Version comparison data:

○ ○ ○ ○ ○

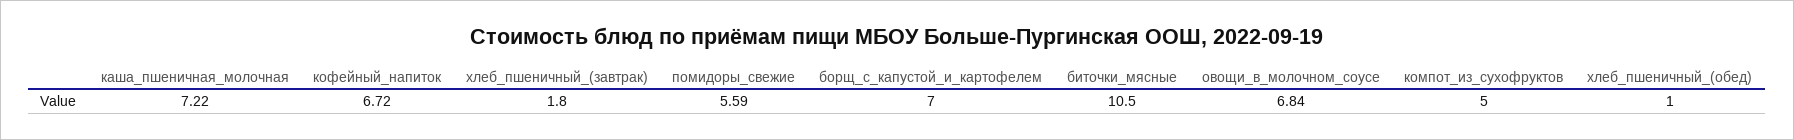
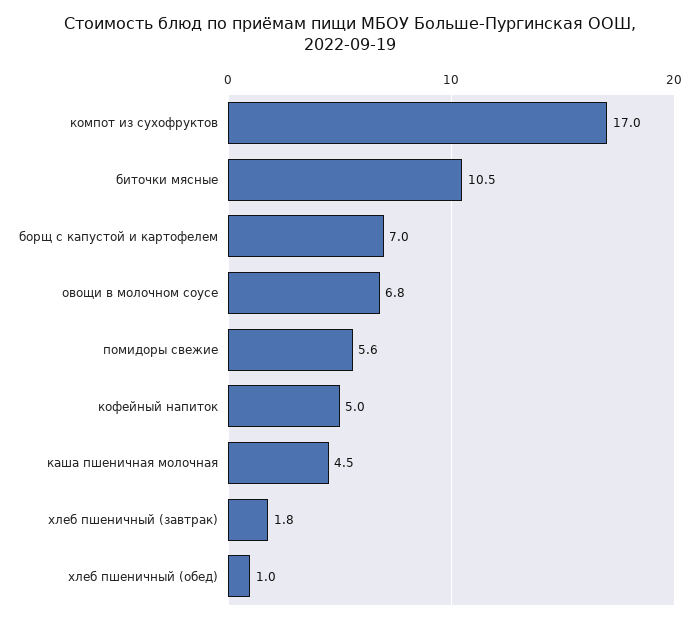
  {
-   "каша_пшеничная_молочная": 7.22,
+   "каша_пшеничная_молочная": 4.5,
-   "кофейный_напиток": 6.72,
+   "кофейный_напиток": 5,
    "хлеб_пшеничный_(завтрак)": 1.8,
    "помидоры_свежие": 5.59,
    "борщ_с_капустой_и_картофелем": 7,
    "биточки_мясные": 10.5,
    "овощи_в_молочном_соусе": 6.84,
-   "компот_из_сухофруктов": 5,
+   "компот_из_сухофруктов": 17,
    "хлеб_пшеничный_(обед)": 1
  }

○ ○ ○ ○ ○

Exercise details:
Would you return all the data exactly as given, minus the pictures?

Response area:
  {
-   "каша_пшеничная_молочная": 7.22,
+   "каша_пшеничная_молочная": 4.5,
-   "кофейный_напиток": 6.72,
+   "кофейный_напиток": 5,
    "хлеб_пшеничный_(завтрак)": 1.8,
    "помидоры_свежие": 5.59,
    "борщ_с_капустой_и_картофелем": 7,
    "биточки_мясные": 10.5,
    "овощи_в_молочном_соусе": 6.84,
-   "компот_из_сухофруктов": 5,
+   "компот_из_сухофруктов": 17,
    "хлеб_пшеничный_(обед)": 1
  }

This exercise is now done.